Data entries
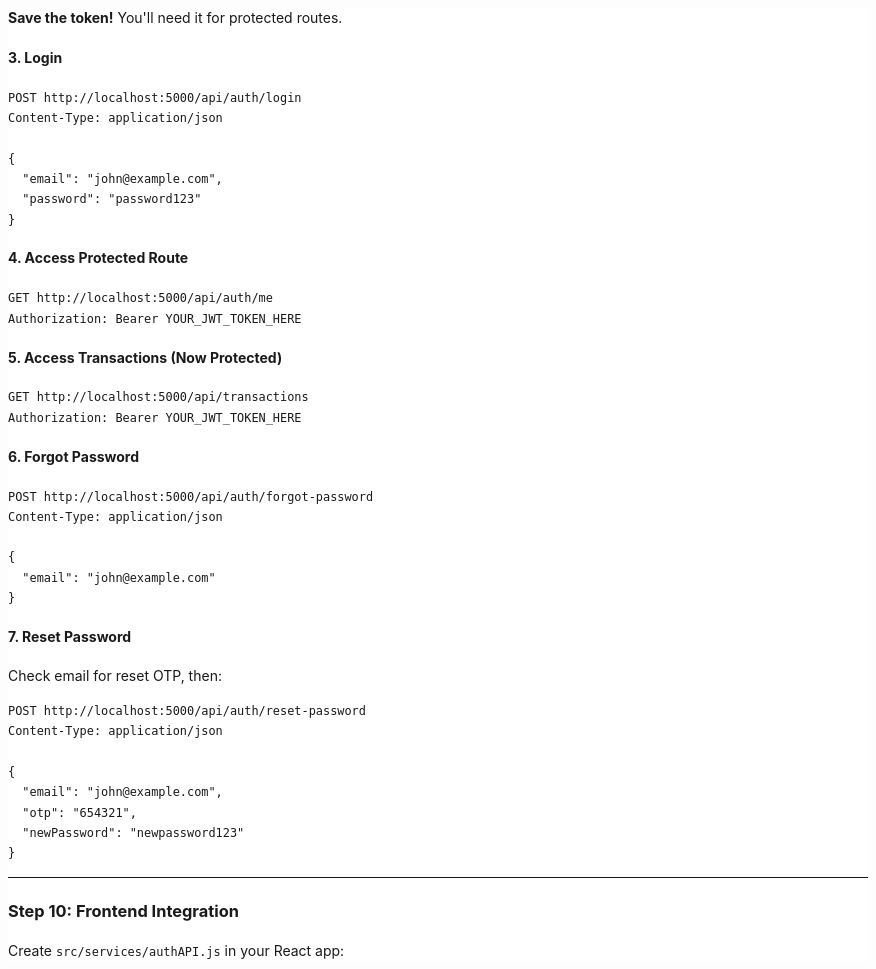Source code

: **Save the token!** You'll need it for protected routes.

#### 3. Login
```
POST http://localhost:5000/api/auth/login
Content-Type: application/json

{
  "email": "john@example.com",
  "password": "password123"
}
```

#### 4. Access Protected Route
```
GET http://localhost:5000/api/auth/me
Authorization: Bearer YOUR_JWT_TOKEN_HERE
```

#### 5. Access Transactions (Now Protected)
```
GET http://localhost:5000/api/transactions
Authorization: Bearer YOUR_JWT_TOKEN_HERE
```

#### 6. Forgot Password
```
POST http://localhost:5000/api/auth/forgot-password
Content-Type: application/json

{
  "email": "john@example.com"
}
```

#### 7. Reset Password
Check email for reset OTP, then:
```
POST http://localhost:5000/api/auth/reset-password
Content-Type: application/json

{
  "email": "john@example.com",
  "otp": "654321",
  "newPassword": "newpassword123"
}
```

---

### Step 10: Frontend Integration

Create `src/services/authAPI.js` in your React app:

**Problem to solve:**
The answer must be all the lines above that hold the word "http".

**Solution for this task:**
POST http://localhost:5000/api/auth/login
GET http://localhost:5000/api/auth/me
GET http://localhost:5000/api/transactions
POST http://localhost:5000/api/auth/forgot-password
POST http://localhost:5000/api/auth/reset-password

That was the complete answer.